_Supplied passage_:
----------
LOCK TABLES can lead to crashes or locks when used with Galera #27071

butonic · 2017-02-01T14:43:53Z

See https://mariadb.com/kb/en/mariadb/lock-tables-and-unlock-tables/#limitations

Also we are seeing installations that have to do a 'repair table' to fix the cluster. The specific problem is

ERROR 1100 (HY000): Table oc_appconfig' was not locked with LOCK TABLES

The documentation only explains:

While a connection holds an explicit lock on a table, it cannot access a non-locked table. If you try, the [...] error will be produced [...]

AFAICT locking is only used for the oc_jobs table: https://github.com/owncloud/core/blob/master/lib/private/BackgroundJob/JobList.php#L191-L210 However a WRITE lock is intended to prevent other connections from updating the table. Galera does not propagate locks ... no Idea what exactly is causing the error.

Introduced with d0a2fa0 ... seems to be released with 9.1.0

Any other installation running 9.1 on galera without this problem?

cc @DeepDiver1975 @felixboehm @PhilippSchaffrath @dercorn @IljaN

The text was updated successfully, but these errors were encountered:

phisch · 2017-02-01T14:52:19Z

What is weird, is that an instance with this error works fine after a repair table and might randomly fail again after a few hours or a day.

Even if this is caused by jobs, a request to index.php should hold its own connection which should run without any problems. But we could see that no requests at all will work, all requests get the same error. The table is accessible perfectly fine if you connect to the database itself and run the query manual.

DeepDiver1975 · 2017-02-01T15:37:56Z

https://mariadb.com/kb/en/mariadb/mariadb-galera-cluster-known-limitations/

Bloody hell ..... is there a docker with galery inside? I'll immendiatly put this into the ci pipeline

butonic · 2017-02-01T15:43:34Z

http://galeracluster.com/2015/05/getting-started-galera-with-docker-part-1/
http://galeracluster.com/2015/05/getting-started-galera-with-docker-part-2-2/

?
----------
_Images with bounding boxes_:
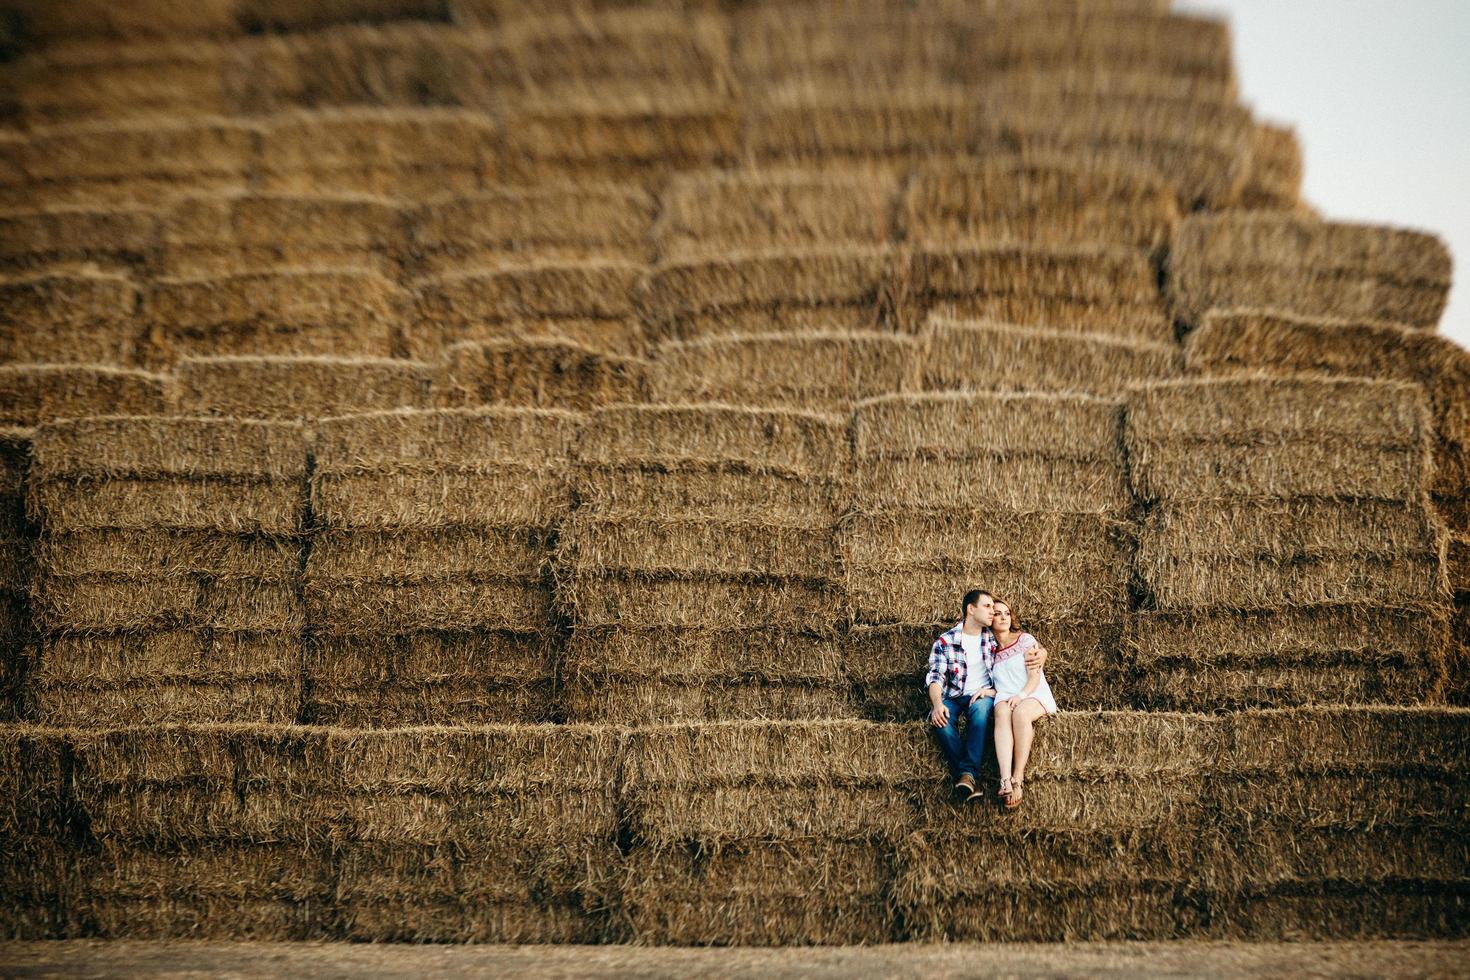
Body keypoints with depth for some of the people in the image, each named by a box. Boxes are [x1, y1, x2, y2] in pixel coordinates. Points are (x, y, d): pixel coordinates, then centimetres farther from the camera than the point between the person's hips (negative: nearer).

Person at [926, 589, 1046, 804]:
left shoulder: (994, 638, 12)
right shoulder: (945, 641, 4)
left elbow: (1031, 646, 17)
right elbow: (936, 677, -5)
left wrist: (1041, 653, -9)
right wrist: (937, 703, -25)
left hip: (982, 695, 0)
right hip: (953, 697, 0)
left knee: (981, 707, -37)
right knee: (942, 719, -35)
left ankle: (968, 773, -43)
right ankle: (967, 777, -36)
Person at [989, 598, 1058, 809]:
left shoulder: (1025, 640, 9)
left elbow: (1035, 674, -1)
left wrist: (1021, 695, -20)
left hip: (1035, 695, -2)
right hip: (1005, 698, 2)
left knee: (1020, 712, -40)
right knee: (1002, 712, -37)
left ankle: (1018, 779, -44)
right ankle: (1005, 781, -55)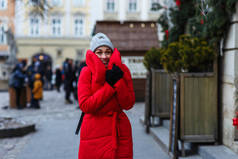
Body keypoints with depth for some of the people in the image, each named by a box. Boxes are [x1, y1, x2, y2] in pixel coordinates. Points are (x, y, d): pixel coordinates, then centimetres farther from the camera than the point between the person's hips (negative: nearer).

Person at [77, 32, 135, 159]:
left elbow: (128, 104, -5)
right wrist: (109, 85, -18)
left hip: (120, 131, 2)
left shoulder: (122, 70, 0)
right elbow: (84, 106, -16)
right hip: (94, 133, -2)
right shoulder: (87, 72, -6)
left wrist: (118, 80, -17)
----------
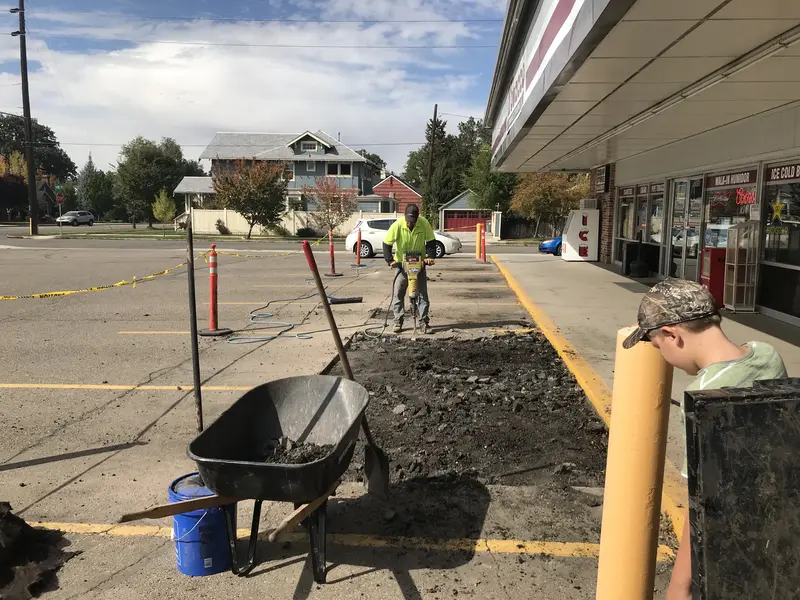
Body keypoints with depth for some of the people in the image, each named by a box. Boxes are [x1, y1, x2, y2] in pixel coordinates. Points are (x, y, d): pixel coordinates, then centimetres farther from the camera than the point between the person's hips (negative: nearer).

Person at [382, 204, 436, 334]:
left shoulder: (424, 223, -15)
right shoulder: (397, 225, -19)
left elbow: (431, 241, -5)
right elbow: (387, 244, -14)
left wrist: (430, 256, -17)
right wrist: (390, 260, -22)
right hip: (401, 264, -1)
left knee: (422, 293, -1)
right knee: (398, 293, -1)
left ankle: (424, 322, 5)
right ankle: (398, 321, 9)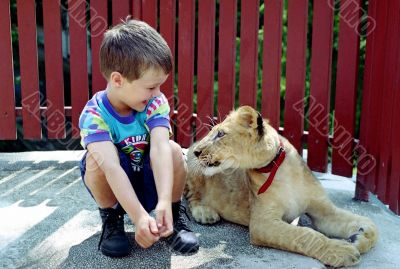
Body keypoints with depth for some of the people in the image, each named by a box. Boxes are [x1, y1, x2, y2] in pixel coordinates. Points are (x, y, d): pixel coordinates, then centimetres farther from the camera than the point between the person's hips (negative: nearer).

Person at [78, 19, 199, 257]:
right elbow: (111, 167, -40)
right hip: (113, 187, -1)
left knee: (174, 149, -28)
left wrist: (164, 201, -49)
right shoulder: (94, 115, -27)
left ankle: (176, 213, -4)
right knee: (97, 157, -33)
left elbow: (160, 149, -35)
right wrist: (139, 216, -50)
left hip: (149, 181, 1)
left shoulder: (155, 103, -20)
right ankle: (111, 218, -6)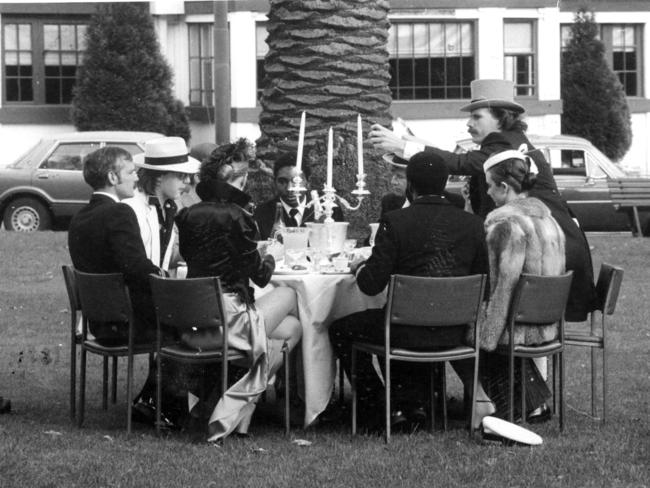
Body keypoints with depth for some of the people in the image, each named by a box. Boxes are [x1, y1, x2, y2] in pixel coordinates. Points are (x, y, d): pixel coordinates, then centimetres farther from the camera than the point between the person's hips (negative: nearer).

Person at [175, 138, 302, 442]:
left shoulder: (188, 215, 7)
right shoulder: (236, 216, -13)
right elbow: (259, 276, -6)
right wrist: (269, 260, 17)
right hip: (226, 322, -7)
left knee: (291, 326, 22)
----------
_What you should do_:
Revise the Galera LOCK TABLES thread from the words "phisch · 2017-02-01T14:52:19Z" through "hours or a day.", putting "a few minutes" in place of "a few hours". These items were taken from a separate source.

_Response to the task_:
phisch · 2017-02-01T14:52:19Z

What is weird, is that an instance with this error works fine after a repair table and might randomly fail again after a few minutes or a day.